Nothing will make me feel better

June 3, 2009

I am sick. I slept maybe one hour last night. My son was up all night vomiting with a high fever that I couldn’t lower because he couldn’t keep down any advil. The image of Mr. Brass blowing his brains out kept playing over and over in my head. I feel blackened by all this. And it’s not quite over. There is a tarp hanging in Mr. Brass’ window to cover up the spot where he shot himself and the window he blew out. It’s falling down. I’m the only one on the block that has his spare key and a haz mat crew is due to come over today to clean up the mess. I’m supposed to let them in. Hello! I can’t remove a dead mouse from my house let alone witness the scene of a crime. 

So, this is all quite difficult for me to manage and keep in perspective. And yet, my Buddhist training teaches me to accept it all. DOn’t deny it. Let it in. Feel it. It’s the process of living in the moment. It’s an ugly, dark, hopeless feeling, but it’s mine and I need to own it. What calms me slightly is knowing that it will pass, as all things do. It’s only a matter of time.

◆ ◆ ◆

Questions to answer
- 1) In the blog post, how long does the writer say they slept last night?
- 2) Return the part of the blog post that opens with the words containing "I am sick. I" and closes with "of a crime.".
The entries that come after this play no part in the work here.

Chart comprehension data
◆ ◆ ◆

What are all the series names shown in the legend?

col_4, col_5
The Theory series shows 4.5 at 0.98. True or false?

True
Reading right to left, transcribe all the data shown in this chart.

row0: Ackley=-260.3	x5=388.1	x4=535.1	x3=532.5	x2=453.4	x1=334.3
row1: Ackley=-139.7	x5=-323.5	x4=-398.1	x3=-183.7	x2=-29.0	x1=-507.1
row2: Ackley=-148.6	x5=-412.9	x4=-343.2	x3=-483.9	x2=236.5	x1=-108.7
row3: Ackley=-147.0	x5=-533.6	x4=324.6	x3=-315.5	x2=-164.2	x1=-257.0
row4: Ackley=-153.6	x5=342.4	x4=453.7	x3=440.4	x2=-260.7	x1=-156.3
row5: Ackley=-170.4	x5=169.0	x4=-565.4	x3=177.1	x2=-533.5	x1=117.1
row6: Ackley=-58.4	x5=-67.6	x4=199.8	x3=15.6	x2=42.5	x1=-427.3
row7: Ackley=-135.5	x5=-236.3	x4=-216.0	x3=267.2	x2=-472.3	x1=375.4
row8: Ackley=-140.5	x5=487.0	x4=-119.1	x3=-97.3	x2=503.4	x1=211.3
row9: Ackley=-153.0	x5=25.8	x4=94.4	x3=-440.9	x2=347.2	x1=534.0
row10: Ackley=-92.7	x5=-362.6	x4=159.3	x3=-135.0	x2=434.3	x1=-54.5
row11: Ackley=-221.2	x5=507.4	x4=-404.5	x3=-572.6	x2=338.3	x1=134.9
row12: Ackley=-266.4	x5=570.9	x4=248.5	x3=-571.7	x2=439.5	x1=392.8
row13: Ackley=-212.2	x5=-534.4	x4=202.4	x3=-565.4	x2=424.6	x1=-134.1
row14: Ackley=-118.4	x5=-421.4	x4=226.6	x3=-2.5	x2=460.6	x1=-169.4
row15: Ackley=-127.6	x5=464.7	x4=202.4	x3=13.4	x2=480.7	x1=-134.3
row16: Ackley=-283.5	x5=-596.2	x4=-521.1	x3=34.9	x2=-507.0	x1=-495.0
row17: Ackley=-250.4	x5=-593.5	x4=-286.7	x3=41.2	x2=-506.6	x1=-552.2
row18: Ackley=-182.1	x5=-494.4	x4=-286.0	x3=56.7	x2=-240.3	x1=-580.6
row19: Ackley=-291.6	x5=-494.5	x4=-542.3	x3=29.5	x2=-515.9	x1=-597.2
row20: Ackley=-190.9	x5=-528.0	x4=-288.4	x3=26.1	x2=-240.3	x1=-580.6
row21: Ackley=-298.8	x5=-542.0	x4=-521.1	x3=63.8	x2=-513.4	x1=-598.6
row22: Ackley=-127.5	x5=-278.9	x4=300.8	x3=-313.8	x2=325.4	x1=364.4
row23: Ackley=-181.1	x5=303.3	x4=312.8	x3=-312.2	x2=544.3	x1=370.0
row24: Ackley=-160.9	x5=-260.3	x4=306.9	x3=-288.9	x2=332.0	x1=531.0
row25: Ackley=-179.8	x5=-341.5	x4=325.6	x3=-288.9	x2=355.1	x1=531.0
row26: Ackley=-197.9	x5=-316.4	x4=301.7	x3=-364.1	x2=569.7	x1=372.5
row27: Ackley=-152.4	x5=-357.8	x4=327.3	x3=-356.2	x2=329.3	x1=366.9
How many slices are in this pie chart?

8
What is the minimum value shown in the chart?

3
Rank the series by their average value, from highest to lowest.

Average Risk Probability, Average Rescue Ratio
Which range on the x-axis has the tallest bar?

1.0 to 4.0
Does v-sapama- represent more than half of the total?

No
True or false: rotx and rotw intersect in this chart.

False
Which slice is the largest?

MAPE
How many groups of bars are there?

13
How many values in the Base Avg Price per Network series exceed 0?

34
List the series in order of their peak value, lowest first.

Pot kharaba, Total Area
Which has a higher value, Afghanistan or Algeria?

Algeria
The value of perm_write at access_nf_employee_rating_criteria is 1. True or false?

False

◆ ◆ ◆

Answers for the tasks
- 1) Maybe one hour.

- 2)
I am sick. I slept maybe one hour last night. My son was up all night vomiting with a high fever that I couldn’t lower because he couldn’t keep down any advil. The image of Mr. Brass blowing his brains out kept playing over and over in my head. I feel blackened by all this. And it’s not quite over. There is a tarp hanging in Mr. Brass’ window to cover up the spot where he shot himself and the window he blew out. It’s falling down. I’m the only one on the block that has his spare key and a haz mat crew is due to come over today to clean up the mess. I’m supposed to let them in. Hello! I can’t remove a dead mouse from my house let alone witness the scene of a crime.